Avec cette exposition, qui se poursuivra jusqu’au 27 août prochain, la Fondation CDG compte faire sensation sur les passionnés de l’art et le large public. Et pour cause, Khalil El Ghrib est un artiste qui affiche rarement ses œuvres. On peut lui compter, en général, une prestation par an. Selon ses amis proches, Khalil est, aussi, quelqu’un de très spécial. Il n’a jamais cherché ni argent ni célébrité. Alors qu’il passait tout son temps dans son atelier à Asilah, menant des recherches et expérimentant les matières les plus insolites qu’on puisse imaginer. «Inconsciemment, je cherche, mais consciemment je ne cherche pas. Mais qu’est-ce qu’on cherche ? La plupart des gens cherchent la fortune, la reconnaissance sociale et culturelle, mais dans mon cas, non, je cherche autre chose, et cette chose-là n’est pas matérialisée.

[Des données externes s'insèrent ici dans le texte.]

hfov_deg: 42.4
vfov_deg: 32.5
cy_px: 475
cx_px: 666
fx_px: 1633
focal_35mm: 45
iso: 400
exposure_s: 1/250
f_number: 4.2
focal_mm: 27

C’est pour cette raison que je dis que je ne cherche rien, en tout cas, pas ce que cherchent les gens, les gens moins sensibles à des questions existentielles», disait El Ghrib.

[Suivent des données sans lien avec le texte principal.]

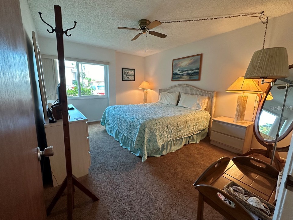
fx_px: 127
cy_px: 108
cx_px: 141
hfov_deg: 98.1
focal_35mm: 15
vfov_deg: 81.7
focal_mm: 2.22
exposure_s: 1/120
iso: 250
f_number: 2.2
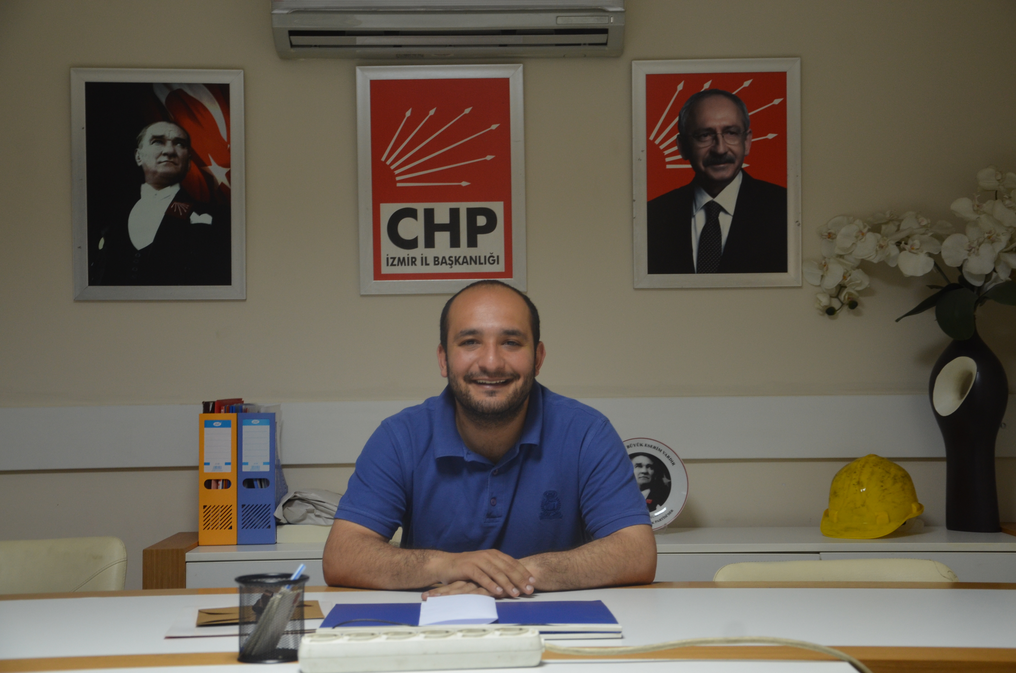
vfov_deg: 22.5
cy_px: 336
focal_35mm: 60
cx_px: 508
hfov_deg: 33.5
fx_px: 1690
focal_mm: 40
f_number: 4.5
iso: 500
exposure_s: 1/15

Cet artiste, qui est à l’image d'Asilah, où il a toujours vécu jusqu’à maintenant, essaye de comprendre et d’évoluer avec les plus infimes changements de sa ville. «Khalil El Ghrib a une singularité créative qui en fait un de nos tout premiers artistes marocains, parce qu’il ne s’adresse pas à nous en flattant notre légitime envie du beau dans la représentation du réel, mais en nous dévoilant à nous-mêmes, tels que nous sommes, dans notre essentielle fragilité et la modestie de notre présence au monde. Nous avons conçu cette exposition et ce livre pour qu’ils soient exceptionnels, de par la nature même de ce qui y est montré. Car jamais à ce jour ces travaux sur papier, ces dessins, ne furent présentés dans un tel ensemble», renchérit Dina Naciri, directrice générale de la Fondation CDG. En effet, cet artiste atypique n’a jamais cherché les lumières des événements. Il gardait jalousement ses créativités. Cette prestation vient à point nommé pour montrer toute une rétrospective de ses travaux qui le placent en tant que visionnaire par rapport aux effets des changements climatiques.

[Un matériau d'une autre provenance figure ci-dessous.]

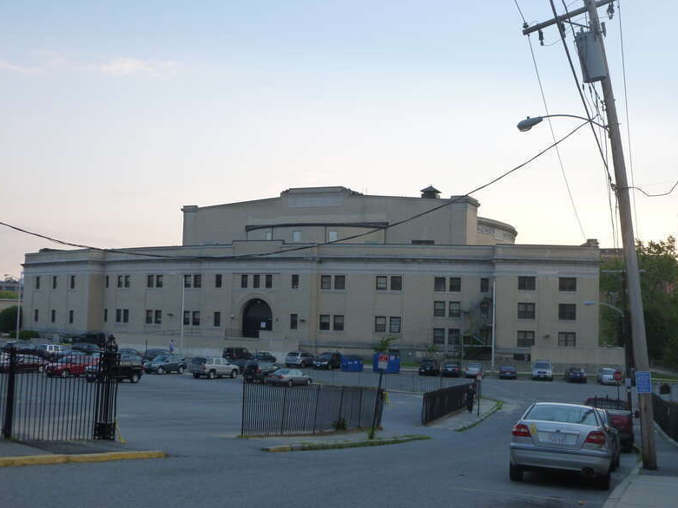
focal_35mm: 42
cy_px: 250
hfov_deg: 44.8
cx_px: 344
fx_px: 823
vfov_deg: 34.4
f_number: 3.7
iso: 160
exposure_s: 1/250
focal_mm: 7.4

À ce propos, Driss El Yazami, président du Conseil national des droits de l’Homme, a souligné que cette exposition ne pouvait mieux tomber. «L’œuvre de Khalil témoigne à sa façon, bien avant la prise de conscience universelle qui s’amorce, de ces traces et de ces bouleversements. Parcourant les ruelles de sa ville et ses plages, El Ghrib fait de tous les matériaux qu’il y collecte depuis des décennies son miel et ses créations originales». Mohamed Rachdi, Hassan Bourkia, et Fouad Bellamine ont aussi rapporté des témoignages sur Khalil, expliquant sa personnalité et son œuvre. Bellamine précise que Khalil occupe une place unique dans la cohérence et la discrétion. «Je serai tenté de le qualifier de shaman, car Khalil vit et s’exprime à travers une spiritualité qui lui est propre, inspirée de la culture arabo-musulmane, et marquée par un rapport singulier à la mort dans une sorte d’esthétique mortuaire.

C’est toute une intimité qu’il vit, aussi, en compagnie des matériaux qui l’entourent». Dans une conversation filmée avec Bernard Collet en 2002, Khalil explique qu’«Asilah visualise le temps, d’après les ombres, la fermentation, le comportement des gens qui vont lentement, comme des acteurs, et ainsi on peut observer le passage du temps et le processus sur les matériaux organiques et minéraux. J’utilise le temps comme un matériau plastique, c’est lui qui aide à la fermentation et à l’oxydation. Comme un artiste conventionnel utilise les couleurs, moi, j’utilise le temps comme élément, comme outil qui tisse toute mon activité plastique». Un extrait du livre de feu Edmond Amran El Maleh dévoile l’ambivalence, l’ambiguïté, le geste spontané qui nie le temps dans le triomphe de l’instant, «mais dévoile paradoxalement dans le revers du temps sa nature vraie d’un seul tenant. Méditatif, rebelle à la discontinuité spatiale». Ses travaux représentent des formes et des mouvements divers : figuration, paysages, nature morte, abstraction lyrique, sous toutes ses formes expressives, aquarelles, gestuelle, matière, grattage… Avec ce récapitulatif de l’œuvre de Khalil ainsi que la mise à nue de sa personnalité, le public amateur et les professionnels pourront découvrir la fertilité et la grandeur de l’âme de cet artiste hors pair.